Sixteen tracks, none by the obvious names. No Kraftwerk, no Tangerine Dream, no Can. Instead the network around them: Michael Rother’s “Feuerland” from his 1977 solo debut, featuring Jaki Liebezeit of Can on drums — connecting two of Krautrock’s defining acts through one track. Cluster’s “Sowiesoso,” produced by Conny Plank, the engineer who also produced Kraftwerk’s early albums and all of Neu!‘s records. Faust’s “Jennifer.” Popol Vuh’s score for Werner Herzog’s Heart of Glass. Eno’s “No One Receiving.” The compilation maps the terrain around the famous peaks rather than climbing them again.
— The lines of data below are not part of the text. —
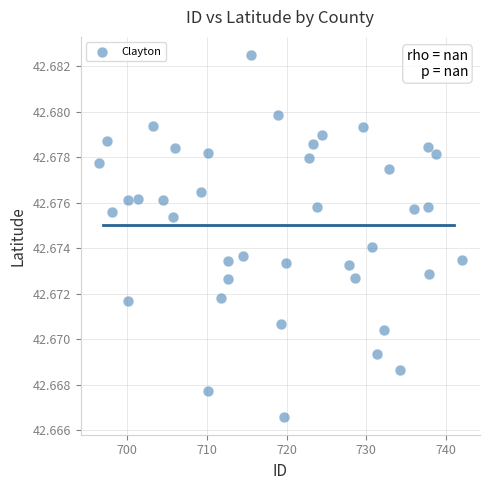

What is the range of X values (max minus min)?

45.5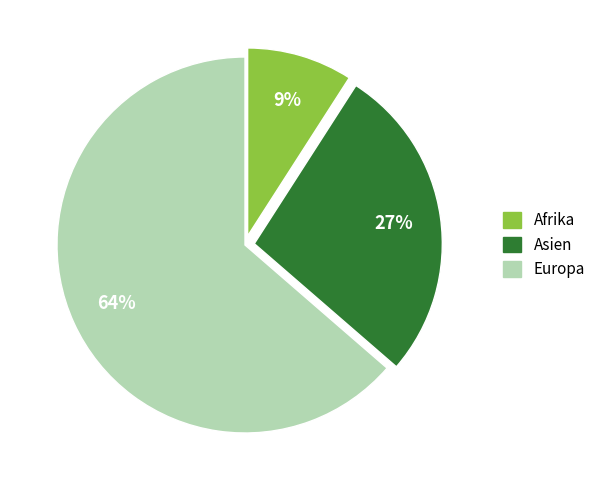

What percentage is the Europa slice, to the nearest percent?

64%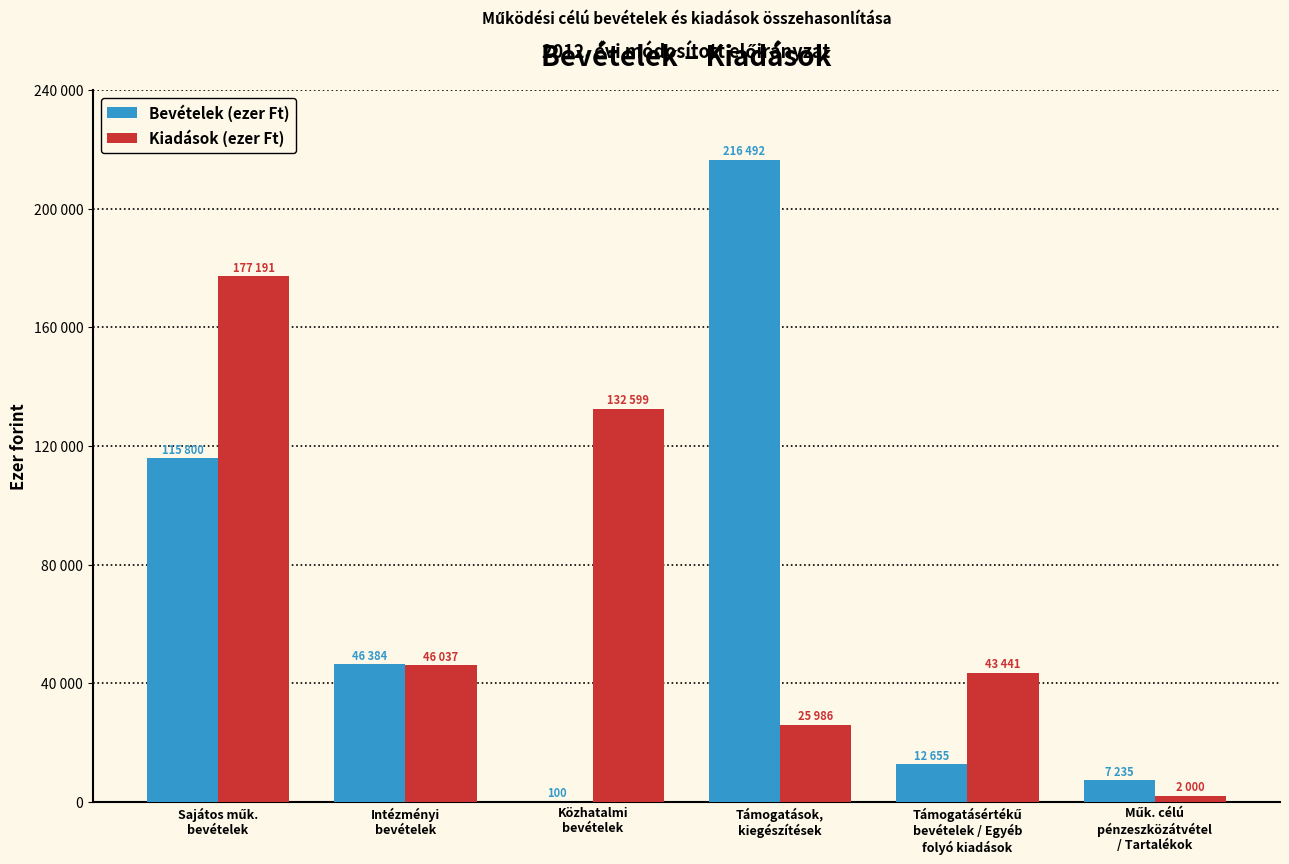

What are all the series names shown in the legend?

Bevételek (ezer Ft), Kiadások (ezer Ft)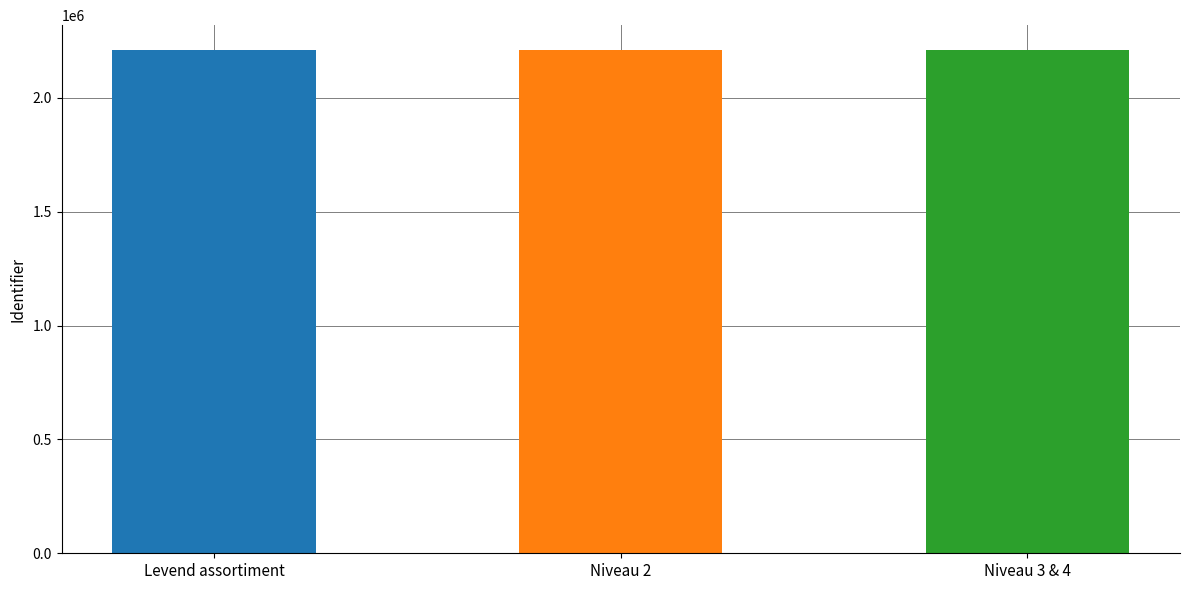

Reading left to right, transcribe all the data shown in this chart.

Levend assortiment=2208358	Niveau 2=2208359	Niveau 3 & 4=2208361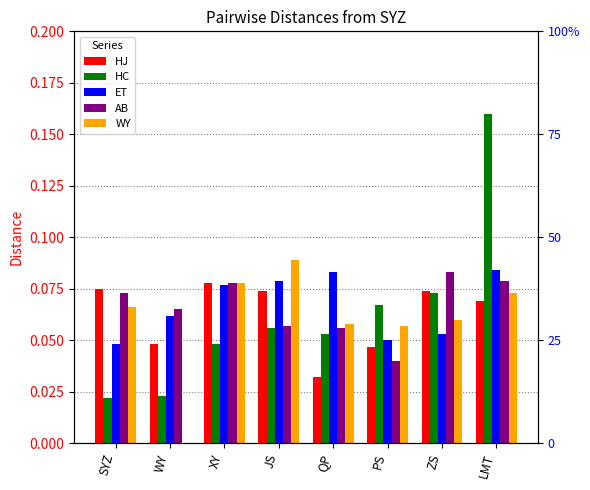

What is the difference between the maximum and second lowest values in the HC series?

0.1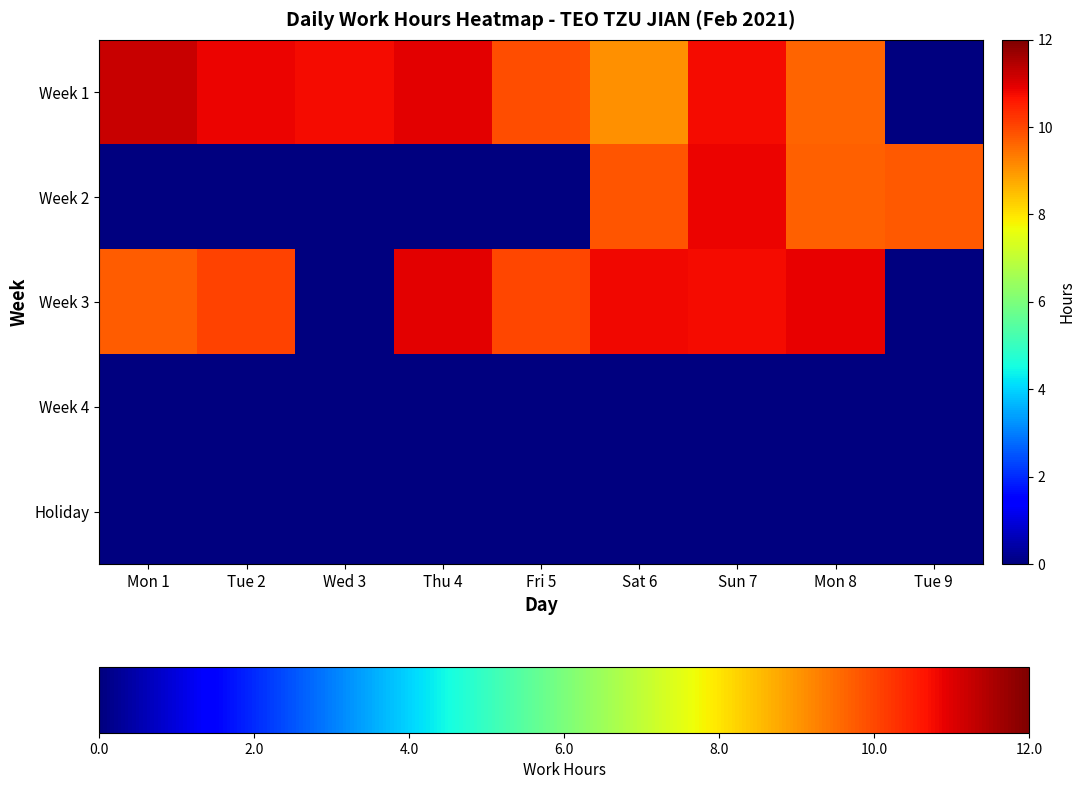

Which series has the widest spread of values?

Week 1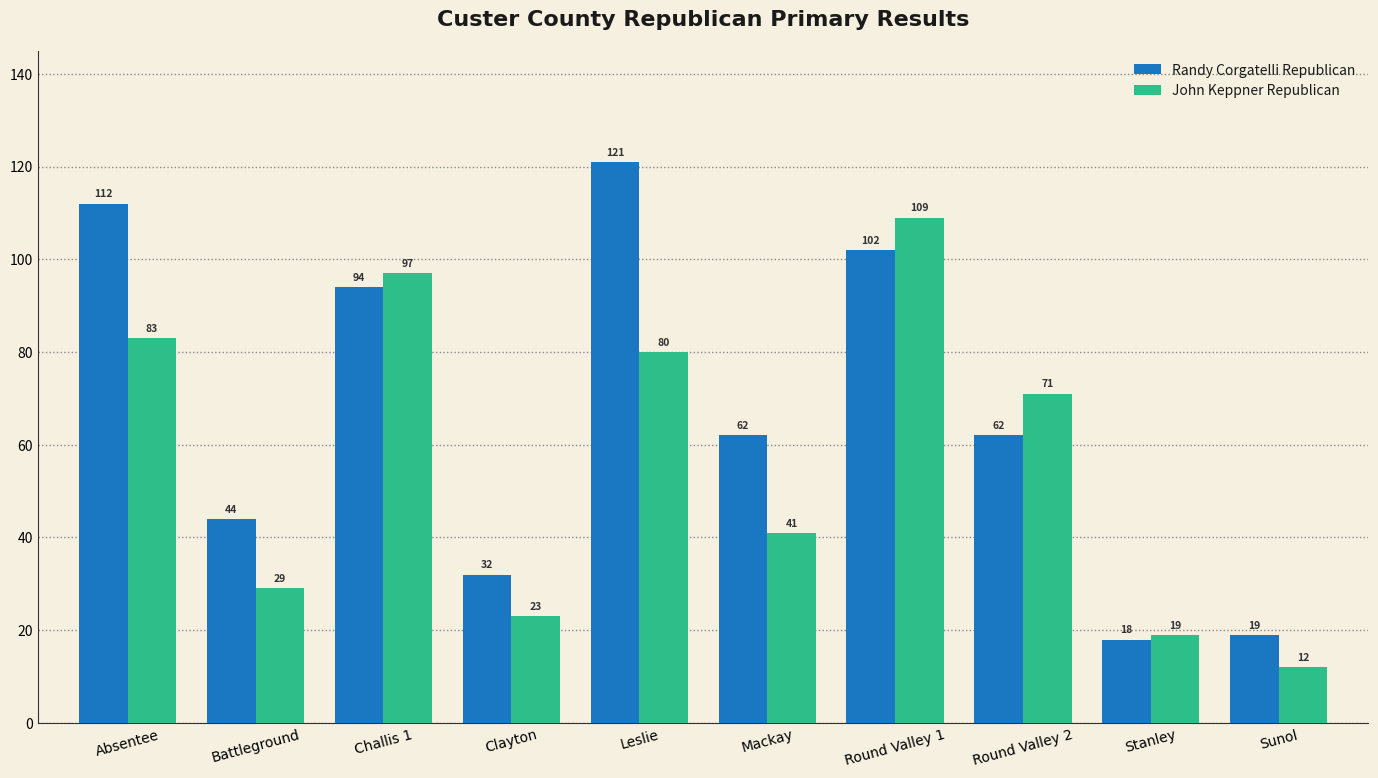

What is the spread (max minus min) of values at Clayton?

9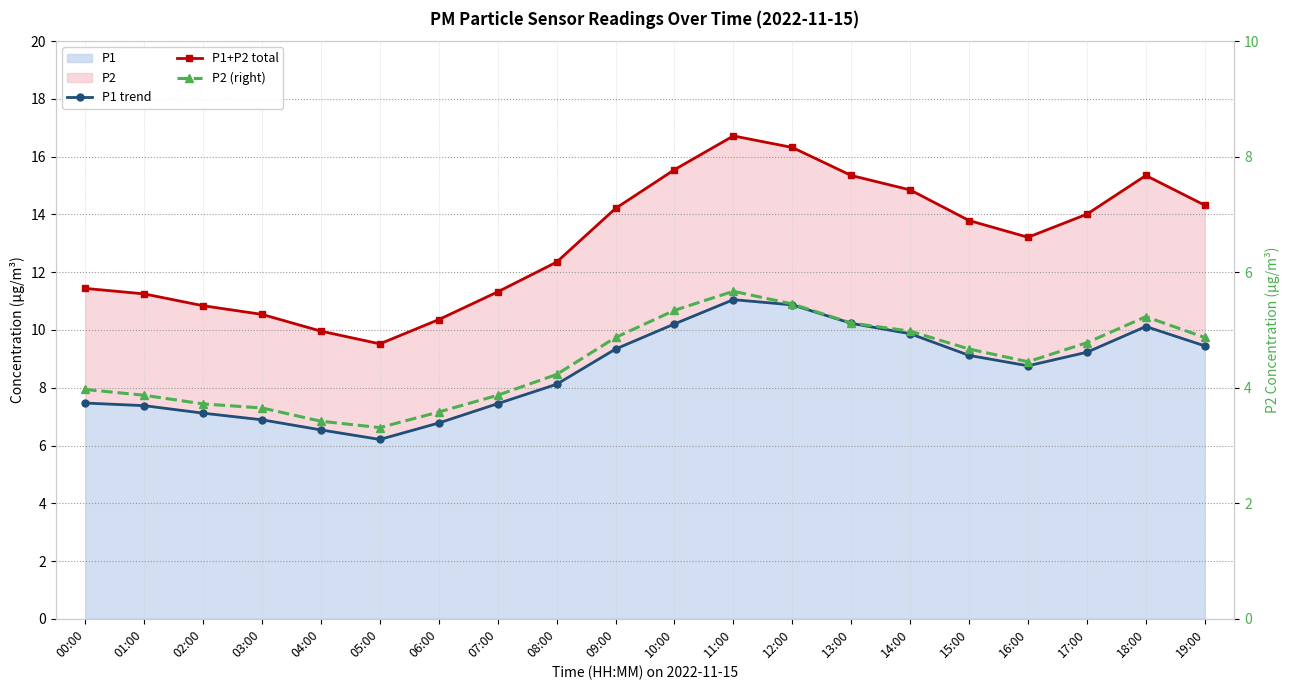

Where is the first local minimum for P2 (right)?

05:00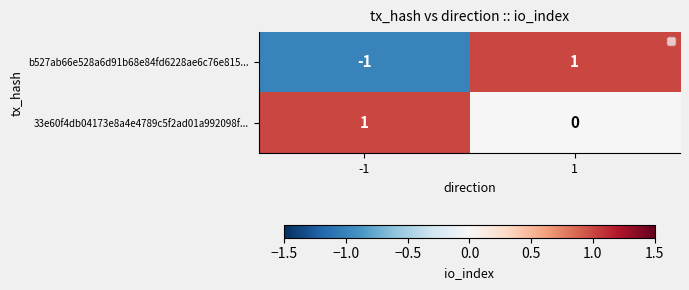

What is the difference between the highest and lowest values at 1?

1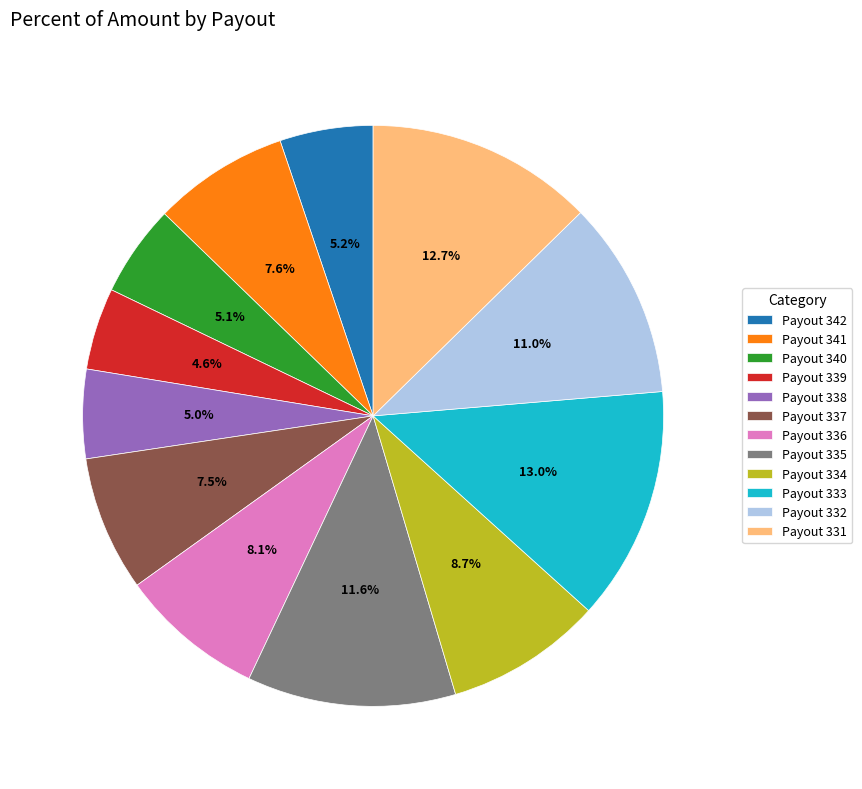

What percentage do Payout 338 and Payout 334 together represent?

13.7%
The reach is wider than Germany. Cortex’s “Troupeau Bleu” represents the French jazz-funk scene — a track recorded in two days in 1975 that became one of hip-hop’s most sampled records, used by MF DOOM, Madlib, and Tyler, the Creator. Piero Umiliani and Toni Esposito bring the Italian library music and percussion traditions. The opening track credits Rubba but is actually Karl Jenkins and Mike Ratledge of Soft Machine under a pseudonym. Stanley and Wood’s thesis is that the European experimental movement of the 1970s was continent-wide, not just German — a shared sensibility around motorik rhythm, electronic texture, and the rejection of Anglo-American blues-rock conventions. Bowie and Iggy were receivers, not originators. The jukebox was already playing when they walked in.